The government of Cuba has announced it will recognize cryptocurrencies and regulate their use for payments on the Caribbean island.
A resolution published in the Official Gazette said that the Banco Central de Cuba (BCC), the country’s central bank, will develop a set of rules for crypto, and define how to license providers of related services in the Cuban market.
The BCC can authorize the use of cryptocurrencies “for reasons of socio-economic interest, may authorize the use of certain virtual assets in commercial transactions, and grant a license to virtual asset service providers for operations related to financial, exchange, and collection activities or payments,” according to the resolution.
This said, such operations must be controlled by the state authorities, and they cannot involve activities that are deemed illegal in Cuba, the document said.
The latest development follows crypto-related proposals put forward by the Congress of the Communist Party of Cuba (PCC), the country’s central policy-making hub, last May. In its proposals, the body suggested studying how crypto could help dig the country out of its financial woes.
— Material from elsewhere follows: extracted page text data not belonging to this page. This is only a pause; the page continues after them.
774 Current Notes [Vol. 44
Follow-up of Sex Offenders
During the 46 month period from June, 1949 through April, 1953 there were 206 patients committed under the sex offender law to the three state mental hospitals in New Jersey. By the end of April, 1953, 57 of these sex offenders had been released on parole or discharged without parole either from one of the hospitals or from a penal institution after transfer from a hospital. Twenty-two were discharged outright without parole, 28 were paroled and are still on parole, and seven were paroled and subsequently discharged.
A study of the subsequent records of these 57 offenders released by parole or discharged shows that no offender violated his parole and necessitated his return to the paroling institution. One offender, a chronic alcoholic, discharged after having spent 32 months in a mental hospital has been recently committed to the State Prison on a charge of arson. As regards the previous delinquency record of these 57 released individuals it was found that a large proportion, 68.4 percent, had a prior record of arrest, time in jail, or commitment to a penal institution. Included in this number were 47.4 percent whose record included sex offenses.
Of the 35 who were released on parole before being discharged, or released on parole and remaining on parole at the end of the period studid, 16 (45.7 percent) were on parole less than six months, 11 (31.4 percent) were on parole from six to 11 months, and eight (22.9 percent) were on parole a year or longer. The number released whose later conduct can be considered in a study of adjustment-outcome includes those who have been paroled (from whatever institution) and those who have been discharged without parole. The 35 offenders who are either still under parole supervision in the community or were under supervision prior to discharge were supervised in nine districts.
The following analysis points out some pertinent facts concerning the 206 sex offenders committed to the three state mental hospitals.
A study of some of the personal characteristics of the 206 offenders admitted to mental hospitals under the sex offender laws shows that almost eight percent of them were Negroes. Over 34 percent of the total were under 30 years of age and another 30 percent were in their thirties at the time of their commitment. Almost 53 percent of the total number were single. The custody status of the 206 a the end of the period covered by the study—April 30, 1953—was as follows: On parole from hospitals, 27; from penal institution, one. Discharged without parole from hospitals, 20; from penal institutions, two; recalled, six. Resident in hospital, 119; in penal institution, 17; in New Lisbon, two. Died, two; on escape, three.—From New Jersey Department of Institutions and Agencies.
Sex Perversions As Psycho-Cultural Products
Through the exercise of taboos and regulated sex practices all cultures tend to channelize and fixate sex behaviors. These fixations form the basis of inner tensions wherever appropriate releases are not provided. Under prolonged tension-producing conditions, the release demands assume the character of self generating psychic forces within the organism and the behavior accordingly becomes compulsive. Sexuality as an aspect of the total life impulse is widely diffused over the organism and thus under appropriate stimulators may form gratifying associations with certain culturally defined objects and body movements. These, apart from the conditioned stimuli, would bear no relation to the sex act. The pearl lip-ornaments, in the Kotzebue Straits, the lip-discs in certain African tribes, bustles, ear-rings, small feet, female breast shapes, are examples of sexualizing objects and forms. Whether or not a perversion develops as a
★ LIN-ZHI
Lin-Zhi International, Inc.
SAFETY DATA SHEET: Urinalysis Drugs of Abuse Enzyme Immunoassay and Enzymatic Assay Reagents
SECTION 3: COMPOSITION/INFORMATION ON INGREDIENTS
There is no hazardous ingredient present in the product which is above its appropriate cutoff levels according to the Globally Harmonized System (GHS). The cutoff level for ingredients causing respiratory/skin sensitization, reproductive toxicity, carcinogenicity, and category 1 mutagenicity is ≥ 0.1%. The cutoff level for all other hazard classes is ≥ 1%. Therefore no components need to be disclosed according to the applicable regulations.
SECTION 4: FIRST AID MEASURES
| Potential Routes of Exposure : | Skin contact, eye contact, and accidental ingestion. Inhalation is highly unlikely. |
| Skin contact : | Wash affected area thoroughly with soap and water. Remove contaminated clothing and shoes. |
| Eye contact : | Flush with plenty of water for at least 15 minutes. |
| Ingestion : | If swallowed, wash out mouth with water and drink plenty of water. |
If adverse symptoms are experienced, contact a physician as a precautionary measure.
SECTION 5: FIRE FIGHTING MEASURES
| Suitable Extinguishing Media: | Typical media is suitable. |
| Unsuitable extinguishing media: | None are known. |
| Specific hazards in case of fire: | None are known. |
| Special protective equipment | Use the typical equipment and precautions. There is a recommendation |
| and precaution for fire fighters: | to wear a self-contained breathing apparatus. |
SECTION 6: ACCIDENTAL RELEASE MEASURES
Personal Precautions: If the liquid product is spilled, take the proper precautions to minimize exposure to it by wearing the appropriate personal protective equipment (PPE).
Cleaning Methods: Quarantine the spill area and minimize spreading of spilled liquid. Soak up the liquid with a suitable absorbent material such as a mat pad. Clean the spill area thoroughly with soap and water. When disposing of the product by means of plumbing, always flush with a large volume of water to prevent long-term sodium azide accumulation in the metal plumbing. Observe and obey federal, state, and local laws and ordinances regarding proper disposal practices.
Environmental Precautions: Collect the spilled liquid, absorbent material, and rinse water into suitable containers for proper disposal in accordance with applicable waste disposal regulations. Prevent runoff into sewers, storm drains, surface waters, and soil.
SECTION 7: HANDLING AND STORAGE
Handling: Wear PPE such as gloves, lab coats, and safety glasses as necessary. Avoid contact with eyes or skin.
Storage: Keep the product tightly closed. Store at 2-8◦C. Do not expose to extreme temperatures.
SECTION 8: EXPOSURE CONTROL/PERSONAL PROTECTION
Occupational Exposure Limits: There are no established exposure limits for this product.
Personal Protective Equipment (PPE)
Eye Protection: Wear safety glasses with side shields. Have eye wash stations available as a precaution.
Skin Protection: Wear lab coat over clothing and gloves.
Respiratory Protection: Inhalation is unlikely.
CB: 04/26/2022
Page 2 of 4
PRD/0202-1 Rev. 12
Prior to this, Cuban President Miguel Díaz-Canel discussed possible crypto adoption plans in a “virtual meeting” with regional governors and senior politicians.
With the country’s economic situation spiralling down, cryptocurrencies have rapidly grown popular among an increasing segment of Cuba’s population, the Associated Press reported.
The trend has been amplified by Cubans’ shrinking access to dollars, partly due to the stricter embargo rules introduced under the administration of former US President Donald Trump. Local crypto expert Erich García said that some Cubans are already using crypto for online purchases.
At the same time, Cuba’s communist party maintains a tight grip on the online activities of the country’s citizens, and recently-introduced telecommunications regulations have been criticized by non-governmental organizations such as the Committee to Protect Journalists (CPJ) as violating free speech and bolstering the state’s control of the Internet.